Schlesinger and Raphael trace all the ins and outs of Diana’s world with a ruthless intensity that leaves no room for sentimentality. We get to peek at hypocrisy in action at a high class charity benefit (Chapter 5), get the lowdown on la dolce vita at a wild party (Chapter 10), and even see the doings behind closed boardroom doors (Chapter 12), where British entrepreneurs court German financiers by encouraging them to appreciate Diana’s modeling image for its “Aryan quality.” But we in the audience get to see other less superficial qualities in Diana, thanks to Julie Christie’s performance. Christie was just beginning to make a name for herself when Darling came along, her most important previous performance being in Schlesinger’s Billy Liar. There she played a free-living small-town girl called Liz, who, having had enough of that sort of life, had opted for taking off to the big city—leaving the film’s shy hero behind her. The big scene of the film was one of Christie simply walking through town—happy and carefree. She was quite obviously a natural creature of the cinema—someone the camera loved.

Years later, Christie confessed that Darling was a most difficult project. For the problems all actors encounter with making a film shot out of chronological sequence were compounded by the fact that the sequences were extremely short and constantly being revised during the course of the shooting. She did not know whether her character was coming or going from one moment to the next. Yet it is this same instability that keeps the character so alive on screen—for Christie’s uncertainty matches that of Diana.

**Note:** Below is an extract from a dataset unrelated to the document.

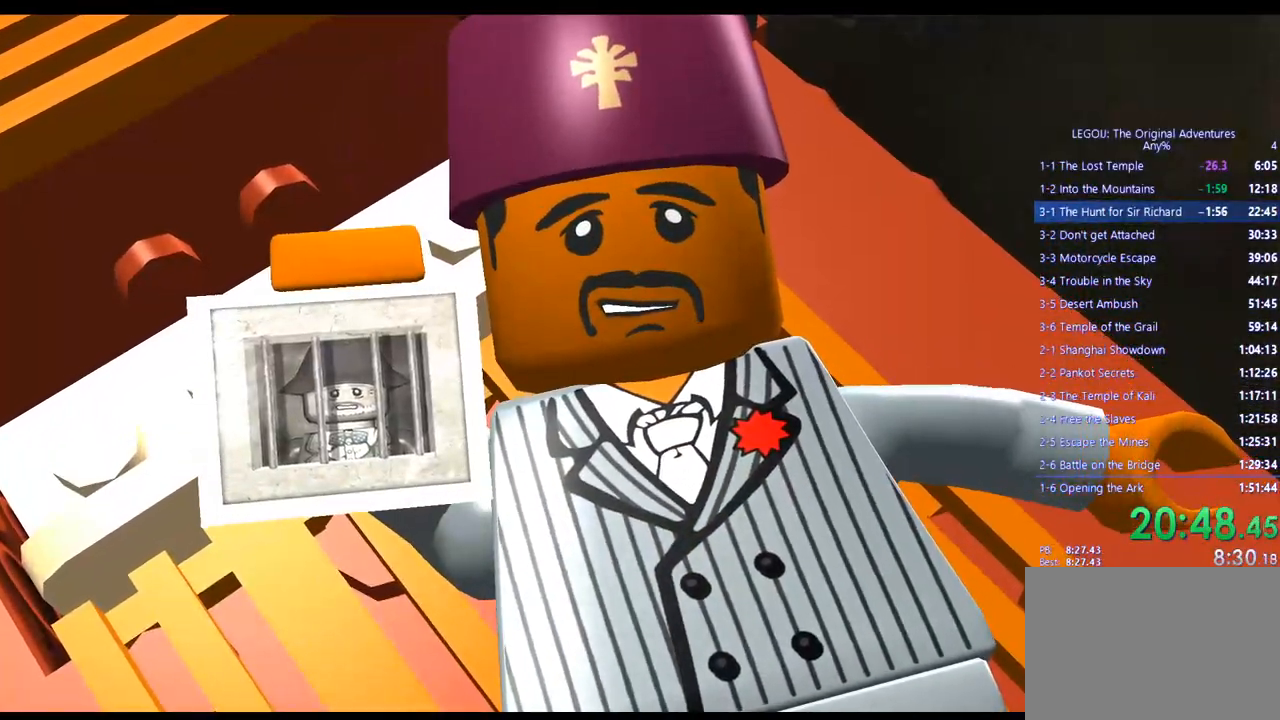
{"buttons": ["CROSS"], "left_stick": "center", "right_stick": "center", "events": [[17, "CROSS", "down"], [133, "CROSS", "up"], [250, "CROSS", "down"], [350, "CROSS", "up"], [483, "CROSS", "down"]]}
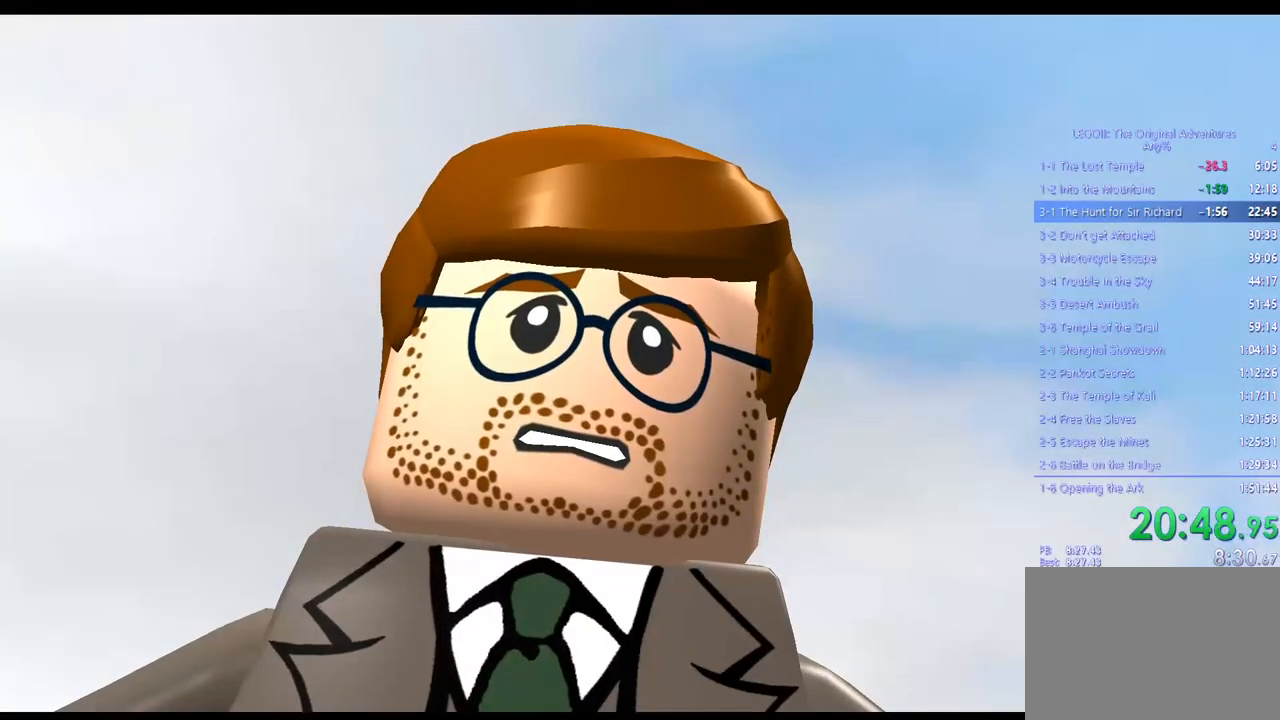
{"buttons": ["CROSS"], "left_stick": "center", "right_stick": "center", "events": [[67, "CROSS", "up"], [183, "CROSS", "down"], [300, "CROSS", "up"], [433, "CROSS", "down"]]}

She receives excellent support from Dirk Bogarde, who manages to make the ploddingly-honest Robert compelling, and Laurence Harvey at his sexy-slimiest as Miles. Both men had well-established careers by this time. John Schlesinger would go on to direct such films as Midnight Cowboy and Sunday, Bloody Sunday. And Christie would find the likes of Dr. Zhivago, McCabe and Mrs. Miller, Shampoo, and The Gold Diggers in her future. Wonderful, worthwhile projects all—and the first sparks of the excitement they were to bring can be seen right here in Darling.